Jeff Dexter (born Jeffery Dexter Bedwell, 15 August 1946) is a British disc jockey (DJ), club promoter, record producer, and former dancer, who rose to prominence in the mid-1960s as the resident DJ at the influential London club Middle Earth. He is closely associated with the mod scene and popularising the twist dance in England.

==Early life==
Dexter was born 15 August 1946 in Lambeth, South London, and his upbringing was in Newington Butts, close to Elephant and Castle, moving to Camberwell Road when he was ten years old.

Dexter has said that the first record he ever bought was a 78 of "Sixteen Tons" by Tennessee Ernie Ford in 1955 or '56, which he had to visit friends to play as his family didn't have a gramophone.

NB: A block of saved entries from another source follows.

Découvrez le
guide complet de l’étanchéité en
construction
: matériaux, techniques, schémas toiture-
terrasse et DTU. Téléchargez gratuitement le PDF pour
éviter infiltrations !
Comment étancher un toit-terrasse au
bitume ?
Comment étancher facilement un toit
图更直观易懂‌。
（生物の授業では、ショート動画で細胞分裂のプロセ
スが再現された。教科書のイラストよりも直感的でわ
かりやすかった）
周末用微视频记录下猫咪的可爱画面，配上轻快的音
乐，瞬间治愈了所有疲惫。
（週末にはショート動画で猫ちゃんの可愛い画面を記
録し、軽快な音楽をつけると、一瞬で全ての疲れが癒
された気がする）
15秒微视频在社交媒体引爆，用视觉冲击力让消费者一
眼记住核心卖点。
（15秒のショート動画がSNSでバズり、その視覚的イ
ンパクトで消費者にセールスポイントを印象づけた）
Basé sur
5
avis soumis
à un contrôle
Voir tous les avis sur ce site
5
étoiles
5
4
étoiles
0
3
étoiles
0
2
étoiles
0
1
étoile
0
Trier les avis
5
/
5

He has been interested in clothing and style from a young age, influenced by his mother and brother, and as a boy, joined the Sea Scouts and the Boys' Brigade so that he could wear the uniform. He did dressmaking and tailoring which made him popular with girls, which he enjoyed. Often, he was the only boy at some of the places where he mixed.

==The Lyceum==
When he was fourteen years old, some of the girls that Dexter knew asked him to go to the Lyceum Theatre (in London), but Dexter later recalled, "I was 4′ 8-1/2″ at the time, and probably looked about 11. How could I [have] got to the Lyceum? I had all the clothes; I had every piece of equipment to look like I was a grown up, but I had this tiny little face and tiny little frame." Finally, he managed to become a member in August 1961, aged 14, by saying that he was 16. It was there that he first met the DJ Ian Samwell, and they soon became firm friends.

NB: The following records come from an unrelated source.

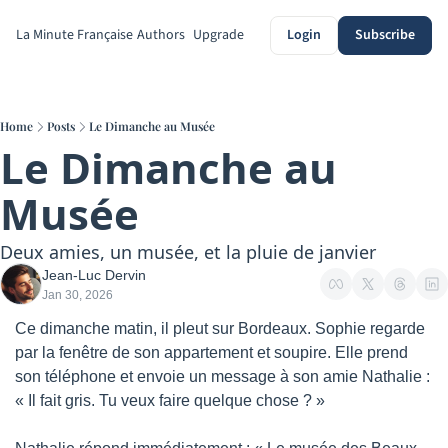
La Minute Française
Authors
Upgrade
Login
Subscribe
Home
Posts
Le Dimanche au Musée
Le Dimanche au 
Musée
Deux amies, un musée, et la pluie de janvier
Jean-Luc Dervin
Jan 30, 2026
Ce dimanche matin, il pleut sur Bordeaux. Sophie regarde 
par la fenêtre de son appartement et soupire. Elle prend 
son téléphone et envoie un message à son amie Nathalie : 
« Il fait gris. Tu veux faire quelque chose ? »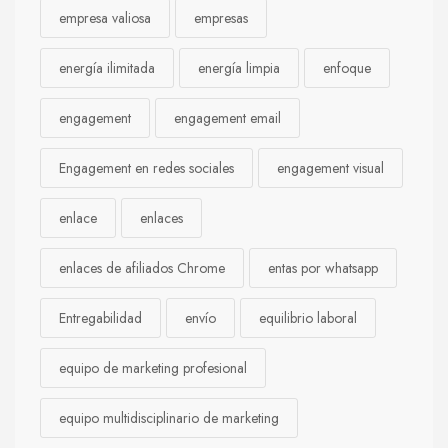
empresa valiosa
empresas
energía ilimitada
energía limpia
enfoque
engagement
engagement email
Engagement en redes sociales
engagement visual
enlace
enlaces
enlaces de afiliados Chrome
entas por whatsapp
Entregabilidad
envío
equilibrio laboral
equipo de marketing profesional
equipo multidisciplinario de marketing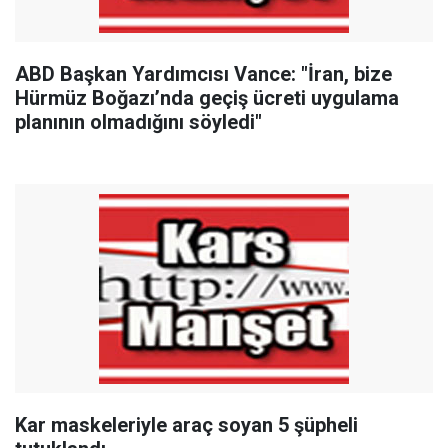
ABD Başkan Yardımcısı Vance: "İran, bize
Hürmüz Boğazı’nda geçiş ücreti uygulama
planının olmadığını söyledi"
Kar maskeleriyle araç soyan 5 şüpheli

In 1959, Dexter became friends with a 12-year-old Mark Feld, who later became known as Marc Bolan, and they used to visit the Lyceum together. Both had trouble gaining admission due to being small for their age, which they made up for with plenty of "front" and nice clothes. Neither could afford to buy expensive suits, so they would visit the children's department of high street shops like Woolworths and C&A and adapt the clothes themselves with help from friends.

==The twist==
In September 1961, Dexter was banned from the Lyceum for dancing the twist, which had just arrived in England. According to Dexter, the management thought the dance obscene. Two weeks later, he managed to get back in by promising not to do the dance, but two weeks later, ironically, the twist was then demonstrated by the Arthur Murray School of Dancing at the Lyceum. Dexter's dancing was filmed and included in the Pathé newsreels shown in cinemas. As a result, he was hired by the Lyceum as a dancer, aged fifteen, even though under sixteens were officially blocked from admission to the club. He dropped his tailoring and music studies to take the job and later said, "The thought of being paid to dance with women was just phenomenal!"

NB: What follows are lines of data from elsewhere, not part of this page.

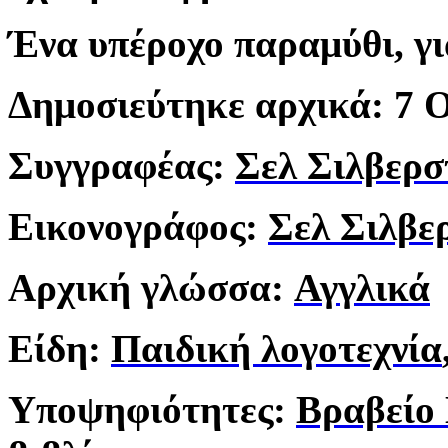
Ένα υπέροχο παραμύθι, γι
Δημοσιεύτηκε αρχικά:
7 
Συγγραφέας:
Σελ Σιλβερσ
Εικονογράφος:
Σελ Σιλβε
Αρχική γλώσσα:
Αγγλικά
Είδη:
Παιδική λογοτεχνία
Υποψηφιότητες:
Βραβείο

Dexter has commented on the number of French-run clubs in London in the early 1960s, such as La Discothèque and La Poubelle, which may have been London's first discothèque. He recalls that the French became obsessed with the twist, and the dance even became known as the "French Twist". In early 1962, Dexter made a record, written by Ian Samwell, with the songs "Let Me Teach You How to Dance" and "Twistin' Like the French Kids Do!"

==DJing==
Dexter was the resident DJ at the Middle Earth club in Covent Garden, along with John Peel. This was a bigger club than the UFO in Tottenham Court Road where Dexter was also the resident DJ. Dexter also DJ'ed at the 1971 Glastonbury Fair, a precursor to the current Glastonbury Festival.

==Career in the music industry==
In 1970, he became the manager of America, the American folk rock band formed in London earlier that year, consisting of Gerry Beckley, Dewey Bunnell, and Dan Peek. He also co-produced their first album, America (1972) and got them their first gig. They went on to have number one hits in 1972 including "A Horse with No Name".